A. Pursuant to this chapter, transportation impact fees:
1. Shall be used for transportation improvements that will reasonably benefit the new development; and
2. Shall not be imposed to make up for deficiencies in transportation facilities serving existing developments; and
3. Shall not be used for maintenance or operations.
B. As a general guideline, transportation impact fees may be used for any transportation improvements which could otherwise be funded by a bond issue of the city.
C. Transportation impact fees may be spent for transportation improvements, including but not limited to planning, land acquisition, right-of-way acquisition, site improvements, necessary off-site improvements including mitigation, construction, engineering, architectural, permitting, financing, and administrative expenses, applicable impact fees or mitigation costs, and any other expenses which can be capitalized.
D. Impact fees may be used to recoup transportation improvement costs previously incurred by the city to the extent that new growth and development will be served by the previously constructed improvements or incurred costs.
E. In the event that bonds or similar debt instruments are or have been issued for the advanced provision of transportation improvements for which impact fees may be expended, impact fees may be used to pay debt service on such bonds or similar debt instruments to the extent that the facilities or improvements provided are consistent with the requirements of this section and are used to serve the new development. (Ord. 5763 § 1, 2003; Ord. 5506 § 1, 2001.)
19.04.120 Review and update of impact fees.
A. The fee rate schedules set forth in the fee schedule of the city of Auburn shall be reviewed periodically by the council.
B. The fee schedules set forth in the fee schedule of the city of Auburn shall be reviewed by the council as it may deem necessary and appropriate in conjunction with the annual update of the capital facilities plan element of the city’s comprehensive plan. (Ord. 6050 § 1, 2006; Ord. 5763 § 1, 2003; Ord. 5506 § 1, 2001.)
19.04.130 Miscellaneous provisions.
A. Existing Authority Unimpaired.

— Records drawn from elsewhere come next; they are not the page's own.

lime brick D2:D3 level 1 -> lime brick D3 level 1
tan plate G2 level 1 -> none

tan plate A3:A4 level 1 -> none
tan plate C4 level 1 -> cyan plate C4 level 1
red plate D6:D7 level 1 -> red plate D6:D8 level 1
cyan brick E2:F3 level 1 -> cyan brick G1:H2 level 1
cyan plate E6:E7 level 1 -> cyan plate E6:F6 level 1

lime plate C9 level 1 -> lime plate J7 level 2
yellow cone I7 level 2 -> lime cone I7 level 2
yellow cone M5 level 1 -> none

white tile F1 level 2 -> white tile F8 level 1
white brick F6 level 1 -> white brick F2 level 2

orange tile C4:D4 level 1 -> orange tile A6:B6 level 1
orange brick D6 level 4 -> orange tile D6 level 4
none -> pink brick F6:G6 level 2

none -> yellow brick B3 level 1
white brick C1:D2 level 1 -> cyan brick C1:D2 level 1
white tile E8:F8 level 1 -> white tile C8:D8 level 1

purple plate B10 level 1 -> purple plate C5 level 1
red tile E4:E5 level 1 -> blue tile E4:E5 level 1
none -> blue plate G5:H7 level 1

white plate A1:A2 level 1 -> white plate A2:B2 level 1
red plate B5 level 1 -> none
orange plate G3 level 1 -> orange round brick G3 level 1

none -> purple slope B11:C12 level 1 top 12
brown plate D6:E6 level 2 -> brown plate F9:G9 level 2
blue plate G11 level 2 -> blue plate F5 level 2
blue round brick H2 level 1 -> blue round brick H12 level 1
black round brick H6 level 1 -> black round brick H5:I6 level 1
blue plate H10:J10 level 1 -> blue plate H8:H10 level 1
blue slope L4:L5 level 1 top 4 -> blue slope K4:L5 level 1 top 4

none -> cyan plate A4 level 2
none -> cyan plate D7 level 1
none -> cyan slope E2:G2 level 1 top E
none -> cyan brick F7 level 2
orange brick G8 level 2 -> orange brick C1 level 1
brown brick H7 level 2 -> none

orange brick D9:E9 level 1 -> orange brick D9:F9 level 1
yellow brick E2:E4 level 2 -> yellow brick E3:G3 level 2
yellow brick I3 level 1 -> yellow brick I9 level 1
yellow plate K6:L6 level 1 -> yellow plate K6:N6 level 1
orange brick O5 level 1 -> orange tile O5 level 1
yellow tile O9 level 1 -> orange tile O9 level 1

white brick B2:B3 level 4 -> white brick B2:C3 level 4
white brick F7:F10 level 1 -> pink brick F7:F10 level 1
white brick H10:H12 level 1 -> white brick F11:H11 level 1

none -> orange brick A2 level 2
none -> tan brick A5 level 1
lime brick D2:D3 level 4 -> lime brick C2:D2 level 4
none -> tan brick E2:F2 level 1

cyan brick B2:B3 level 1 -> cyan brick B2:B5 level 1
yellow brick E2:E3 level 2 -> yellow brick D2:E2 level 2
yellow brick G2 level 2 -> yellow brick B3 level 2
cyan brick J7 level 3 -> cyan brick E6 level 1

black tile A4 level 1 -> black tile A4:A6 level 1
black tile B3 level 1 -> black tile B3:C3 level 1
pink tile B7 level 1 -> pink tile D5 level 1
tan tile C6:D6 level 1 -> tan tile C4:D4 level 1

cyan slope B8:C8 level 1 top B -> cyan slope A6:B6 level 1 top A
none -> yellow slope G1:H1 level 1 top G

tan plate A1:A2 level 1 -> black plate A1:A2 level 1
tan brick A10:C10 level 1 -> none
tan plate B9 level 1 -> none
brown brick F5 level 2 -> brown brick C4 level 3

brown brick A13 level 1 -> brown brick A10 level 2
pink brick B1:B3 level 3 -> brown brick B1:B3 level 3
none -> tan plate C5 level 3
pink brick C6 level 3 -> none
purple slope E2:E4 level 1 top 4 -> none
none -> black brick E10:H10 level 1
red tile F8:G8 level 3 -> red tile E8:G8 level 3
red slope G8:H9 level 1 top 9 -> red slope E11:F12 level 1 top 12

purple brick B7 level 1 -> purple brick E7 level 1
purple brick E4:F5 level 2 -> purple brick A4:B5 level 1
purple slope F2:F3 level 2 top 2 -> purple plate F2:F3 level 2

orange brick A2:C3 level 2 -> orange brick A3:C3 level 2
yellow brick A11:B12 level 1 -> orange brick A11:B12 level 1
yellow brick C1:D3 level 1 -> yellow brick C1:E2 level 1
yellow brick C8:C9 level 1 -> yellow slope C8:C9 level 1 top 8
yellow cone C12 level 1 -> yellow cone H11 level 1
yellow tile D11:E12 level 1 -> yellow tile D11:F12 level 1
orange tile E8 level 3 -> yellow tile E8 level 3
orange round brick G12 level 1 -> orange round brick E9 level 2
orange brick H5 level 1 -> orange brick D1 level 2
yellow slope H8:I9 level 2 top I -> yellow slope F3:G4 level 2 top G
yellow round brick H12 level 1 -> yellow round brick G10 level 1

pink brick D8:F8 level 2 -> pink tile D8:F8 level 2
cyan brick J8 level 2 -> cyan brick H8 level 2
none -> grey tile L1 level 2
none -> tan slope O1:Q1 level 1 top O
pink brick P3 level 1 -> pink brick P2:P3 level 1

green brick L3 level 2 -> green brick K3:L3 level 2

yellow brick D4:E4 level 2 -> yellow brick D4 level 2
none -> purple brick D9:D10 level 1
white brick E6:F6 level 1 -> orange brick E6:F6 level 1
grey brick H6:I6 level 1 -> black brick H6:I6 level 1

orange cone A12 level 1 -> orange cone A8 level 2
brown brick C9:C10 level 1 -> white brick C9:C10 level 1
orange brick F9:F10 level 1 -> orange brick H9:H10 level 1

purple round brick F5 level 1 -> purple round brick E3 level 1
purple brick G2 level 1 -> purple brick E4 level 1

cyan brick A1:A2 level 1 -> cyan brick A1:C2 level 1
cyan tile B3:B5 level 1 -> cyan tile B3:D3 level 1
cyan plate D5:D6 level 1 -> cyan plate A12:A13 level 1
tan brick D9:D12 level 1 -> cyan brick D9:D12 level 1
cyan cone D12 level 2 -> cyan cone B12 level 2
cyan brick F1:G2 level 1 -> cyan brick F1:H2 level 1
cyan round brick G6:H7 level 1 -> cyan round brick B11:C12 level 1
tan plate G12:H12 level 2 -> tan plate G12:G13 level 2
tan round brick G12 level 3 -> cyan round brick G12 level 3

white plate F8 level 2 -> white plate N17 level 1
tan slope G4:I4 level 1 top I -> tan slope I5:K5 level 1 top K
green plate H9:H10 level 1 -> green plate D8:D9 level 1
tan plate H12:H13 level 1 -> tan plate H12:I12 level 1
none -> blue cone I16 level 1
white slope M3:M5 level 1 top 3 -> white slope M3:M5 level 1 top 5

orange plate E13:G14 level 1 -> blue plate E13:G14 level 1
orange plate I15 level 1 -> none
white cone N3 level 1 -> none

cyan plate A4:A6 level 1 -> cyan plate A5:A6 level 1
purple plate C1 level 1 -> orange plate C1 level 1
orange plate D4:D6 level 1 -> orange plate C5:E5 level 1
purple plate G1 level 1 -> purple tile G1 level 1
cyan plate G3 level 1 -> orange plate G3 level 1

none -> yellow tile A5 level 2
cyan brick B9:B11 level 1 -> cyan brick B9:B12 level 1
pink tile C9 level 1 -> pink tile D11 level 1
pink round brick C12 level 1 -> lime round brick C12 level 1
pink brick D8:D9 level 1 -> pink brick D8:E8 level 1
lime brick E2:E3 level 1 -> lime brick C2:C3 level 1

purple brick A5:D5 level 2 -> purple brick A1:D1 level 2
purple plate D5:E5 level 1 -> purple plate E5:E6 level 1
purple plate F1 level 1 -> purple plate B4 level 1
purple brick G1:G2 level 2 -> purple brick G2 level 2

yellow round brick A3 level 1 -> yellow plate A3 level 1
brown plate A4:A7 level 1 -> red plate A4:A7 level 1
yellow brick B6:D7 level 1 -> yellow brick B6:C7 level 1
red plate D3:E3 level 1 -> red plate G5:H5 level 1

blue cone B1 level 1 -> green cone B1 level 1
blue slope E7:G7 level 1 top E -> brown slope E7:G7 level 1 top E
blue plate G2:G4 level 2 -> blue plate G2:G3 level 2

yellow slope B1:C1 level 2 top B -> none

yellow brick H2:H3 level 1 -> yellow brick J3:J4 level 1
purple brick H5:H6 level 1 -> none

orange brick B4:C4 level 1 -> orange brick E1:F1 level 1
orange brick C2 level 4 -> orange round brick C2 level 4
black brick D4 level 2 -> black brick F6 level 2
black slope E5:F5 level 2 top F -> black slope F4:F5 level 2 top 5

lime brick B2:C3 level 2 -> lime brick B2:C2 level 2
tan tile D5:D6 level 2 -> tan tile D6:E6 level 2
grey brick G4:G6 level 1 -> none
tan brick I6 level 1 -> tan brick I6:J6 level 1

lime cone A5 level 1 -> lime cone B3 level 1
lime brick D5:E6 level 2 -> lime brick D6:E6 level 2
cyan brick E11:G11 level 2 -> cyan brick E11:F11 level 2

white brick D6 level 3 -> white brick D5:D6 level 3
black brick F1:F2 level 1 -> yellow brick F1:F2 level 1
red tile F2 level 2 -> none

Nothing in this chapter shall preclude the city from requiring the feepayer or the proponent of a development activity to mitigate adverse environmental impacts of a specific development pursuant to the State Environmental Policy Act, Chapter 43.21C RCW, based on the environmental documents accompanying the underlying development approval process, and/or Chapter 58.17 RCW, governing plats and subdivisions; provided, that the exercise of this authority is consistent with the provisions of RCW 82.02.050(1)(c).
B. Captions. The chapter and section captions used in this chapter are for convenience only and shall not control or affect the meaning or construction of any of the provisions of this chapter.
C. Severability. If any portion of this chapter is found to be invalid or unenforceable for any reason, such finding shall not affect the validity or enforceability of any other section of this chapter.
D. Short Title. This chapter shall be known and may be cited as the “The City of Auburn Transportation Impact Fee Ordinance.” (Ord. 5763 § 1, 2003; Ord. 5506 § 1, 2001.)
Code reviser’s note: The fee schedule of the city of Auburn, mentioned throughout this chapter, is available in the city clerk’s office for public review and examination.